To envision this, think of a two blocks of ice that are each 2 feet on a side. If you broke one of the blocks into a bunch of ice cubes, the cubes would melt much faster than the block because they have far more exposed surface area per volume than the larger block. Thus, researchers estimate because of its slightly larger size, the larger average male junco could stand fasting about 1.6 hours longer than an average female, perhaps allowing it to survive an intensely cold winter night which might otherwise kill the female.
Another theory explaining why the males remain farther north is that they compete for breeding territories in the spring, and the birds that stay the farthest north would theoretically be first to arrive, and thus secure those breeding sites.
It may also be simply that male juncos aren’t known for their fellowship. The smaller females may be pushed south by the pugnacious males who refuse to share their limited food resources.
All the rains this summer made for fungi-filled forests this fall. Mary and I continue to be novices at mushroom identification, but we’re having a great time trying to figure them out.
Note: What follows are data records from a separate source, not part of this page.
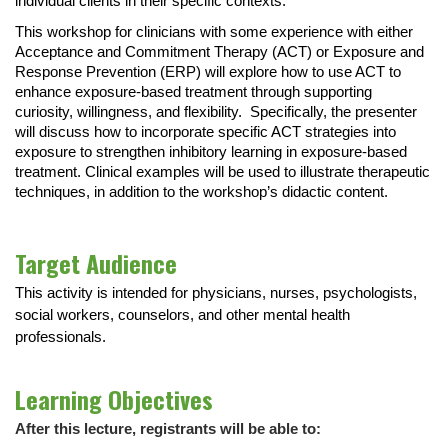
individual clients in their specific contexts.
This workshop for clinicians with some experience with either
Acceptance and Commitment Therapy (ACT) or Exposure and
Response Prevention (ERP) will explore how to use ACT to
enhance exposure-based treatment through supporting
curiosity, willingness, and flexibility. Specifically, the presenter
will discuss how to incorporate specific ACT strategies into
exposure to strengthen inhibitory learning in exposure-based
treatment. Clinical examples will be used to illustrate therapeutic
techniques, in addition to the workshop’s didactic content.
Target Audience
This activity is intended for physicians, nurses, psychologists,
social workers, counselors, and other mental health
professionals.
Learning Objectives
After this lecture, registrants will be able to:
Elaine and Dana Hilmer sent me a photo of a brilliant orange fungus they found on a broken-off tree while hiking on a trail around Day Lake. They correctly identified it as a “chicken of the woods” (see the picture), one of the most desired edible mushrooms in our woods.
Chicken of the woods invades the heartwood of living trees, causing a brown rot that ultimately hollows the trunk. Hollow trunks provide habitat for denning mammals and cavity-nesting birds, so there’s a positive offset to a process that might be construed by some as only negative.
Kay Rhyner on Yawkey Lake in Hazelhurst dropped me a note saying that every September she starts seeing gulls on their lake. She wondered if the gulls are migrating from Lake Superior, and where they winter.
The gulls are almost certainly coming down from Lake Superior, which is the closest nesting site for them. Ring-billed gulls winter on Lake Michigan and further south, while herring gulls winter on Lake Superior and south, or basically wherever the water stays open. Large numbers of gulls show up in late summer and into the fall, but they may just be feeding rather than migrating. Gulls are exceptionally hardy birds, so they really don't have to hurry south.
At the end of September, Kathy Eder sent me a photo of a barred owl sitting in a tree about 20 feet from their house. She noted, “He was perched on a branch looking down at a 130-foot-stream that we built in our backyard. I don't know if he was fishing (do they eat fish??), but if he was, he was out of luck because there are no fish in the stream. Maybe looking for frogs? A lot of critters come to drink out of the stream, maybe he was looking for them. He hung around for a couple of days and then didn't come back. He was utterly unafraid of us. Michael got within ten feet of him to take pictures and he just sat there . . . we've never seen one this close up.”
The October full moon, also known as the “hunter’s moon,” takes place tonight.
On 10/24, we’re down to 10.5 hours of daylight.
Planet watching in November: At dusk, look for Mars very low in the southwest and for brilliant Jupiter in the southeast. At dawn, look for Venus and Saturn both very low in the southeast.